====== Material for this task

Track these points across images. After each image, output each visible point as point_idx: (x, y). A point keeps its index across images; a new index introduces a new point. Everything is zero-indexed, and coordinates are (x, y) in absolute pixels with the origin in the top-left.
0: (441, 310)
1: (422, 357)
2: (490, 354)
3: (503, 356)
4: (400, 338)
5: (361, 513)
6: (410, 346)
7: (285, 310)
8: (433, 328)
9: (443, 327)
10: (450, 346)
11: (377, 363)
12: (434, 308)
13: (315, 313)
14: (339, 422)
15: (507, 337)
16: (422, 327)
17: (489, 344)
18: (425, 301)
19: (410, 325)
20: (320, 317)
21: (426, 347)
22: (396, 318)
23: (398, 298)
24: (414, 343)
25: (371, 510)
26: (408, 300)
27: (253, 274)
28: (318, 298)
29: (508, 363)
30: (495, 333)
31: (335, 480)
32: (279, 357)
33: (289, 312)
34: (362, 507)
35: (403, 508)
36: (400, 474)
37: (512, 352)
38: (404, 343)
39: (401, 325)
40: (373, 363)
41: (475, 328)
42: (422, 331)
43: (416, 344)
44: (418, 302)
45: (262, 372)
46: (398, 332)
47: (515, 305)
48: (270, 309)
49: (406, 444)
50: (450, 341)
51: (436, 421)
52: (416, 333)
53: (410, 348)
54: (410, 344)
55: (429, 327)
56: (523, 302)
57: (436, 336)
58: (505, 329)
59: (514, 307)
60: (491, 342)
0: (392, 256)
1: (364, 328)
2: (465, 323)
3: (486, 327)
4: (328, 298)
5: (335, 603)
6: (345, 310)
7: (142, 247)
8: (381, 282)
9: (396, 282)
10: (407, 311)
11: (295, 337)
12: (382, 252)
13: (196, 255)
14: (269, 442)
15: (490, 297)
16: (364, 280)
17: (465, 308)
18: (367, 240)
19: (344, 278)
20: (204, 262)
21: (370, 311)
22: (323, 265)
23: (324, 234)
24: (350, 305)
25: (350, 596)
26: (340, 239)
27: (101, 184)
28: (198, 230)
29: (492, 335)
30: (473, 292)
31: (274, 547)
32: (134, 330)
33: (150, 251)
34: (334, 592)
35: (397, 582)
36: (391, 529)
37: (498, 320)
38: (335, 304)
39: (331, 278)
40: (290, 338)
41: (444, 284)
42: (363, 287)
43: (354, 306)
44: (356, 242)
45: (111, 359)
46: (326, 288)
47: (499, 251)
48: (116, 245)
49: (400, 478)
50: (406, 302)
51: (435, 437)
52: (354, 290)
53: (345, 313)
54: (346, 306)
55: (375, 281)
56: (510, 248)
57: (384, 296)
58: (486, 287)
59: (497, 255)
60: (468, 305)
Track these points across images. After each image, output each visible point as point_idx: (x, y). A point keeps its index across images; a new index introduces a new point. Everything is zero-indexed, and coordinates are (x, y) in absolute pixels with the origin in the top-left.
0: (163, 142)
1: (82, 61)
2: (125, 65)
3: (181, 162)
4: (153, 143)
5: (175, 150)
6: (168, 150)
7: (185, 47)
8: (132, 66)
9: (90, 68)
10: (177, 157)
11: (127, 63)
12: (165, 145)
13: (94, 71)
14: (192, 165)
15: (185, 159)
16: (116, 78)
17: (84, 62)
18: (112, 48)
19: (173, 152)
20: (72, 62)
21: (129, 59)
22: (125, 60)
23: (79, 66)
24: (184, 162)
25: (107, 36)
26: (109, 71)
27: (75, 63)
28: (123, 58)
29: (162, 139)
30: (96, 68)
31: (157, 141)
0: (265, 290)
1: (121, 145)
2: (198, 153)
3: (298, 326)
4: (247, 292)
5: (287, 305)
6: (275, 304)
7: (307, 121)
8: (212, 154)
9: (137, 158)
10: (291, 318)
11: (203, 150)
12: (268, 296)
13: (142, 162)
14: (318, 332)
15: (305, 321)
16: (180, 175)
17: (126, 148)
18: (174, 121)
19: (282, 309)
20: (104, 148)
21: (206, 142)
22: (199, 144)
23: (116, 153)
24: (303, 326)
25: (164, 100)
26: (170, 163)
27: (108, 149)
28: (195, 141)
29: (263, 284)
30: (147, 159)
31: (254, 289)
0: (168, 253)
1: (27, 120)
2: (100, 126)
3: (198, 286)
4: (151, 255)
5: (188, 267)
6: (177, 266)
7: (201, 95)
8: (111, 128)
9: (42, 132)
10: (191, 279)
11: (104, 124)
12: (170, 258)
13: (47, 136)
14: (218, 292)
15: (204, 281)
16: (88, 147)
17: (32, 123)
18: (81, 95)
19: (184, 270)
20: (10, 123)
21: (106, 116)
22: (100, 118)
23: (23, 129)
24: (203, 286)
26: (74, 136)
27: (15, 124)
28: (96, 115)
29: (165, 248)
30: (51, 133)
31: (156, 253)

============

Your instructions: Above are the records. Print exactly, and only, the lines from the line with "12: (434, 308)" to the line with "0: (163, 142)", both inclusive.

Solution to this problem:
12: (434, 308)
13: (315, 313)
14: (339, 422)
15: (507, 337)
16: (422, 327)
17: (489, 344)
18: (425, 301)
19: (410, 325)
20: (320, 317)
21: (426, 347)
22: (396, 318)
23: (398, 298)
24: (414, 343)
25: (371, 510)
26: (408, 300)
27: (253, 274)
28: (318, 298)
29: (508, 363)
30: (495, 333)
31: (335, 480)
32: (279, 357)
33: (289, 312)
34: (362, 507)
35: (403, 508)
36: (400, 474)
37: (512, 352)
38: (404, 343)
39: (401, 325)
40: (373, 363)
41: (475, 328)
42: (422, 331)
43: (416, 344)
44: (418, 302)
45: (262, 372)
46: (398, 332)
47: (515, 305)
48: (270, 309)
49: (406, 444)
50: (450, 341)
51: (436, 421)
52: (416, 333)
53: (410, 348)
54: (410, 344)
55: (429, 327)
56: (523, 302)
57: (436, 336)
58: (505, 329)
59: (514, 307)
60: (491, 342)
0: (392, 256)
1: (364, 328)
2: (465, 323)
3: (486, 327)
4: (328, 298)
5: (335, 603)
6: (345, 310)
7: (142, 247)
8: (381, 282)
9: (396, 282)
10: (407, 311)
11: (295, 337)
12: (382, 252)
13: (196, 255)
14: (269, 442)
15: (490, 297)
16: (364, 280)
17: (465, 308)
18: (367, 240)
19: (344, 278)
20: (204, 262)
21: (370, 311)
22: (323, 265)
23: (324, 234)
24: (350, 305)
25: (350, 596)
26: (340, 239)
27: (101, 184)
28: (198, 230)
29: (492, 335)
30: (473, 292)
31: (274, 547)
32: (134, 330)
33: (150, 251)
34: (334, 592)
35: (397, 582)
36: (391, 529)
37: (498, 320)
38: (335, 304)
39: (331, 278)
40: (290, 338)
41: (444, 284)
42: (363, 287)
43: (354, 306)
44: (356, 242)
45: (111, 359)
46: (326, 288)
47: (499, 251)
48: (116, 245)
49: (400, 478)
50: (406, 302)
51: (435, 437)
52: (354, 290)
53: (345, 313)
54: (346, 306)
55: (375, 281)
56: (510, 248)
57: (384, 296)
58: (486, 287)
59: (497, 255)
60: (468, 305)
Track these points across images. After each image, output each visible point as point_idx: (x, y). A point keeps its index across images; a new index introduces a new point. Everything is zero-indexed, and coordinates are (x, y) in absolute pixels with the origin in the top-left.
0: (163, 142)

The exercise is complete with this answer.